People reveal themselves so wonderfully in personal, not-for-publication writing — attitudes, mores, personality quirks, assumptions about the world — and that influences my writing. And makes my characters more historical, I hope.


from https://en.wikipedia.org/wiki/Arthur_Wellesley._1st_Duke_of_Wellington

Think Of Your Reader

But the truth is, if you make a story too historically authentic, it becomes a little inaccessible to modern-day readers. It's like speech. I studied linguistics many years ago, and we made lots of transcriptions of ordinary people speaking. If any writer used those as dialogue, readers would soon be tossing the book at the wall. Real speech is messy and disjointed and often hard to follow when written down. Dialogue in books is constructed to feel authentic, but in fact it's not. It prunes out the repetition, the meandering, the ums and the ers and the y'knows, and becomes crisp and precise. Which is part of the delight in reading good dialogue.

Historical characters and settings and stories are the same. They have to feel real to modern-day readers, but if you flood the reader with masses of authentic detail it can distract from the story. We want a taste of historical lusciousness, of that different-yet-familiar world, but not the whole confusing plunge-in sensaround experience.

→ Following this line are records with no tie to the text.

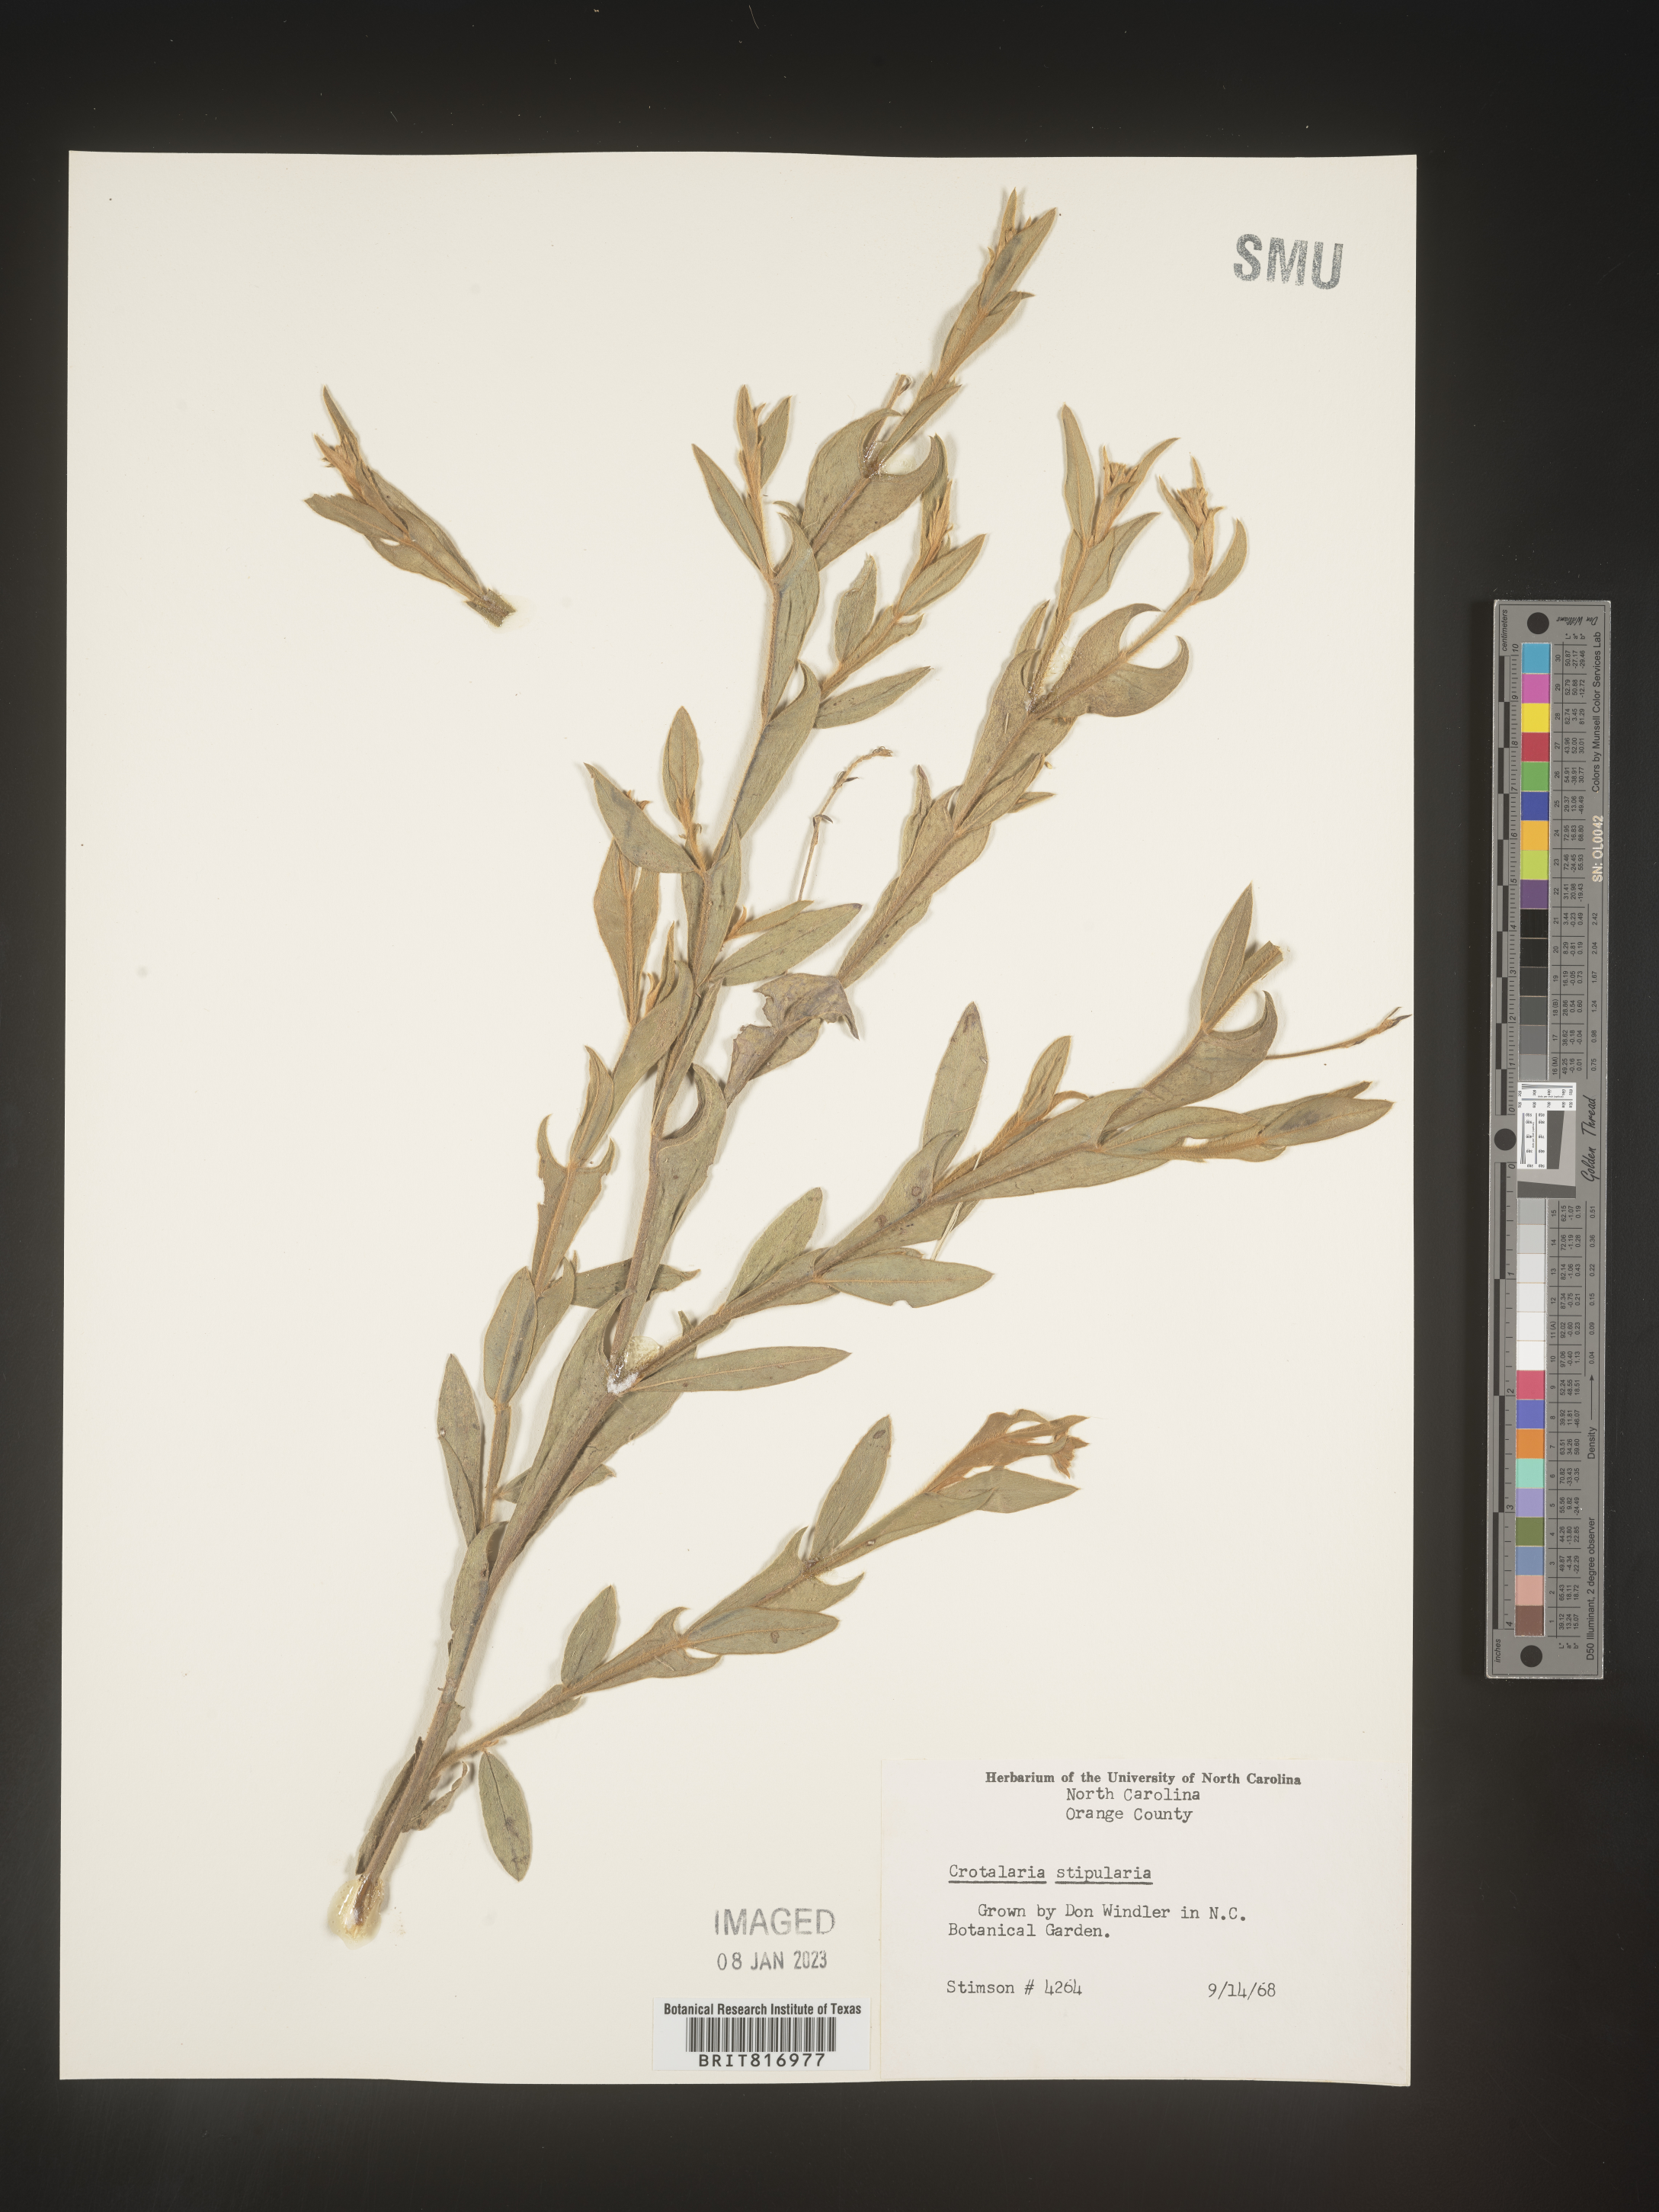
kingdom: Plantae
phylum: Tracheophyta
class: Magnoliopsida
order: Fabales
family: Fabaceae
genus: Crotalaria
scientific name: Crotalaria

from https://hartonginternational.com/

When I come to creating historical characters, I don't see them as all that different from people today — people don't change much — it's how their circumstances, their environment and their society impacts on them that matters. It's those things that help shape their characters.

So to make modern-day audience understand the particular forces that have helped shape my characters, I might show them at different moments in their lives — the moments that helped shape them. We all have those moments — our first encounter with death, or loss, various realizations in our pathway to adulthood.

When readers experience those moments through the eyes or memories of a character, they understand much more about who the characters are and how they have been shaped by their lives. It's one of the things that most fascinates me as a writer — learning why my characters are the way they are, discovering the secrets they have bottled up, and the uncomfortable or painful truths they've been trying to hide from for so much of their lives.

from www.penguinrandomhouse.com

Know Your Characters

I don't think of my characters as people I've "made up." It's more like they're people living in my head, and they're as stubborn and reclusive and difficult as real people are. It's only through putting them on the paper, tossing them into difficult situations and digging deep that I discover their secrets, and it often comes as a surprise to me — an insight like a bolt from the blue. An "Oh, that's why he won't do x or hates y," kind of thing.

It's one of the things I love about writing.

I love to love — love is what makes everything else worthwhile. I love to laugh, which is a good thing, as people and dogs are endlessly funny. I love to learn, because how exciting to know there's always something new to look forward to.